> [TASK TO COMPLETE]: Where in the data does the word "практический" appear? Find those lines and copy them.
GIVEN RECORDS Block Start
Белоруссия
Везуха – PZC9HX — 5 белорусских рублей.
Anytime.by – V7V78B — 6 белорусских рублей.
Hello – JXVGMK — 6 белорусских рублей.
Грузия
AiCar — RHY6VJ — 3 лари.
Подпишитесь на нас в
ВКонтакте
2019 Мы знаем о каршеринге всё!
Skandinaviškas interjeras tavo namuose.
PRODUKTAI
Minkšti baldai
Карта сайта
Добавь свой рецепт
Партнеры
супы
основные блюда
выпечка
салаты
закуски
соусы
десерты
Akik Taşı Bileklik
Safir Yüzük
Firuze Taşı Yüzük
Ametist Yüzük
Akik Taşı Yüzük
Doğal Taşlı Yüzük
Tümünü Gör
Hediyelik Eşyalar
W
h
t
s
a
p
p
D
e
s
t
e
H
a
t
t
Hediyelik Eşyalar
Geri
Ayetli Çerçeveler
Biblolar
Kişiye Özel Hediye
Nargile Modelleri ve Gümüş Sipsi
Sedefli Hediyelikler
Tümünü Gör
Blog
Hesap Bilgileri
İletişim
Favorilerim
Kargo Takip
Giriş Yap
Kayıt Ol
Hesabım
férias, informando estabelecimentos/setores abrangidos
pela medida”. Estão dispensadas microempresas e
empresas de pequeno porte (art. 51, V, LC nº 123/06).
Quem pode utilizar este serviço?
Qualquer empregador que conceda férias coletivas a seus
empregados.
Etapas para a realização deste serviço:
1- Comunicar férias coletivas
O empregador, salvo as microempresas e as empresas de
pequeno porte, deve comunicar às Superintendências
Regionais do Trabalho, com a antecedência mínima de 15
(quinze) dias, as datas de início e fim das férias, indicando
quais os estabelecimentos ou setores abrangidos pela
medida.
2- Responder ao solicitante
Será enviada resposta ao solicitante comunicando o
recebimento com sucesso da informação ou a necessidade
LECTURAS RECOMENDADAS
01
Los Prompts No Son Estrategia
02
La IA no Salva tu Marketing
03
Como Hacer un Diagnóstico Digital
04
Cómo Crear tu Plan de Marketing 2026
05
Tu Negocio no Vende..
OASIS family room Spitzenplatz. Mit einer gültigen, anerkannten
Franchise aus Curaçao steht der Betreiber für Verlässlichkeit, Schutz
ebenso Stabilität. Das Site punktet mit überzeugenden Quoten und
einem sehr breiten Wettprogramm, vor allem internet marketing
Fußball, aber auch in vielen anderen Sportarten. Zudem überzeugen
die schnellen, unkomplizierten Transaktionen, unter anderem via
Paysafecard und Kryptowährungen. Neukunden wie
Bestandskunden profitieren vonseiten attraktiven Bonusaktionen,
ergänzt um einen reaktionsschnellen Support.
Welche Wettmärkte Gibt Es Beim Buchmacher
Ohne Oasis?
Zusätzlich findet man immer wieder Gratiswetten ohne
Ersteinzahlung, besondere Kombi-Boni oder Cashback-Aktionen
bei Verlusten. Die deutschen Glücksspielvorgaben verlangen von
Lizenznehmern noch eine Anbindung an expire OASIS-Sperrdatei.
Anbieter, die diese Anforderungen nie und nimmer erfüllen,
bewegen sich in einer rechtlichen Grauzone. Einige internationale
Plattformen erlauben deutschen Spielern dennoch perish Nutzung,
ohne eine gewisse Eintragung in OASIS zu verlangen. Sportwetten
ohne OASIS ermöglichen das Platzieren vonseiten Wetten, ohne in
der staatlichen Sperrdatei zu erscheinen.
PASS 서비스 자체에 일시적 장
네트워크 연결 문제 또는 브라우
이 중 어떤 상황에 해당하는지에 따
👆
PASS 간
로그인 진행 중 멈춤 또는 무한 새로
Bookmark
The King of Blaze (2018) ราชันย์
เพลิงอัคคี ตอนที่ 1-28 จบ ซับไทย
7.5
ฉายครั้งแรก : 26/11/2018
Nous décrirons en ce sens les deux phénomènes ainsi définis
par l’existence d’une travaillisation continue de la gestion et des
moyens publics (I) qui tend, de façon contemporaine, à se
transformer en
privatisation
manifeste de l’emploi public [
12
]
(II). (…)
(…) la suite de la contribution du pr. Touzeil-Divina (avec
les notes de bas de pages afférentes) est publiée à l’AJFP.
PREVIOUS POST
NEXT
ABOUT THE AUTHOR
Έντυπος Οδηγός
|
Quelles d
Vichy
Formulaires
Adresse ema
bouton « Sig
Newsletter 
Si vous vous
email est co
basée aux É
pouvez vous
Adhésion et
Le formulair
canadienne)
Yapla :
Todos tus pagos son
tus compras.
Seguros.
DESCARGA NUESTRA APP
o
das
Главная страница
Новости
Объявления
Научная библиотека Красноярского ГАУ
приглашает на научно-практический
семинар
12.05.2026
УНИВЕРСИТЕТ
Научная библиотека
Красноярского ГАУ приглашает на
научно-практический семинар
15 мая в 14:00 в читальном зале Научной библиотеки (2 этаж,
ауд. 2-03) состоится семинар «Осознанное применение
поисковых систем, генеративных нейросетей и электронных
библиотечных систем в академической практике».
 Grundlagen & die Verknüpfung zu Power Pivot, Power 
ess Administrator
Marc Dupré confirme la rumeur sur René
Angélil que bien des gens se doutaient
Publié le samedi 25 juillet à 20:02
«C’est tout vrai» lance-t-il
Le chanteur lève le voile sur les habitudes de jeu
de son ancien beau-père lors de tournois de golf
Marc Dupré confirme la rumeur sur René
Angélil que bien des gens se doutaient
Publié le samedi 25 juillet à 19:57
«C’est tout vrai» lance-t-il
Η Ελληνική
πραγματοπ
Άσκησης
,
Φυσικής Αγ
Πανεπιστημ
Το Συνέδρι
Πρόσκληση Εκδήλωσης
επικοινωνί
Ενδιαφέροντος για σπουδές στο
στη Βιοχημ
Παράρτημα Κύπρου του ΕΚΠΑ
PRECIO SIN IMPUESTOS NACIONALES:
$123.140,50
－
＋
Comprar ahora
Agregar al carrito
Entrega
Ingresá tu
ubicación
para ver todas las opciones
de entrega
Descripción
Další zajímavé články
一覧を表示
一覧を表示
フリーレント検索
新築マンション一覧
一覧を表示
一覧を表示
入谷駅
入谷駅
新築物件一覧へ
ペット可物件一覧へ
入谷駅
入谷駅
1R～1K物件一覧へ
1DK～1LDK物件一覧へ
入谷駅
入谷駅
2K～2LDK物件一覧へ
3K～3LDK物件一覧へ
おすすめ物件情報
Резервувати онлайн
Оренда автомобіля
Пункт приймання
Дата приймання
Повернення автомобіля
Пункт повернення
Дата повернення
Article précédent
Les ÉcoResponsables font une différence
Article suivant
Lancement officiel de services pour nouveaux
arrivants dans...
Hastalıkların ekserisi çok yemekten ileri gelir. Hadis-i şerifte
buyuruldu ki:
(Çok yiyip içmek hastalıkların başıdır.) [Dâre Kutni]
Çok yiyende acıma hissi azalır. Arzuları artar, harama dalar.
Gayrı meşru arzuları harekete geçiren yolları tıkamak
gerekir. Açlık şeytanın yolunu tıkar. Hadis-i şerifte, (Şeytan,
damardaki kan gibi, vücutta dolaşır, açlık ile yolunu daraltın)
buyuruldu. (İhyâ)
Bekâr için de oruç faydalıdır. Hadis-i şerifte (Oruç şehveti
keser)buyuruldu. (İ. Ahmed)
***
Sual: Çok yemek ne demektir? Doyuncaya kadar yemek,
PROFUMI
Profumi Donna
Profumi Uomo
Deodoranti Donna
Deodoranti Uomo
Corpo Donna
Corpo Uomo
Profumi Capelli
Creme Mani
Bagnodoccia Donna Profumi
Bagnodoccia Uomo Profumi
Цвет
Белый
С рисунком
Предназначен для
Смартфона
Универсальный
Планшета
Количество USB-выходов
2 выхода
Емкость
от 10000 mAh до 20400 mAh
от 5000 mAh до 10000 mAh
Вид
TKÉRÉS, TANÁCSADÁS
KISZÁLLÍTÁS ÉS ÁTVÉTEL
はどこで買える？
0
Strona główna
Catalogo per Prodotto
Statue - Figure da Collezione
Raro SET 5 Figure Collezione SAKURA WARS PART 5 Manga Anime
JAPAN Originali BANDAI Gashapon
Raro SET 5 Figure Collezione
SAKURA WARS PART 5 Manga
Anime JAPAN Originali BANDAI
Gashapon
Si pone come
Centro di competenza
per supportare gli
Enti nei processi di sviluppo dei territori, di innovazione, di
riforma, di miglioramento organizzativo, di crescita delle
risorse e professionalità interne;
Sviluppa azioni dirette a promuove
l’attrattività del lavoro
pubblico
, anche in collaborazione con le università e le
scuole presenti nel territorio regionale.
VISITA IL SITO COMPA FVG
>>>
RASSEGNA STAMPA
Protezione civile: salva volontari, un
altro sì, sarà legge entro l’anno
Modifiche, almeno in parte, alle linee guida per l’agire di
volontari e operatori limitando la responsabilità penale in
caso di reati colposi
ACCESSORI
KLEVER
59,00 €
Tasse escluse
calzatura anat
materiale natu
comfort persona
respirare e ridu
GIVEN RECORDS Block End
> [RESPONSE TO THE TASK]:
приглашает на научно-практический
научно-практический семинар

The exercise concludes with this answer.